> **Exercise**
Count up the lines in the listing below that hold "Diese", and answer with the total alone.

> **Records supplied**
───

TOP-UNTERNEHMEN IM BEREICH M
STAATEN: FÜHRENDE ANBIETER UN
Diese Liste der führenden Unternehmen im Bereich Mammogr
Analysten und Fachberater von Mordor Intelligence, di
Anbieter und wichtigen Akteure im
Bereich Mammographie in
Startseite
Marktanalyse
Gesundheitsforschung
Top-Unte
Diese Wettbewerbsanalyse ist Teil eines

───

> **Task response**
2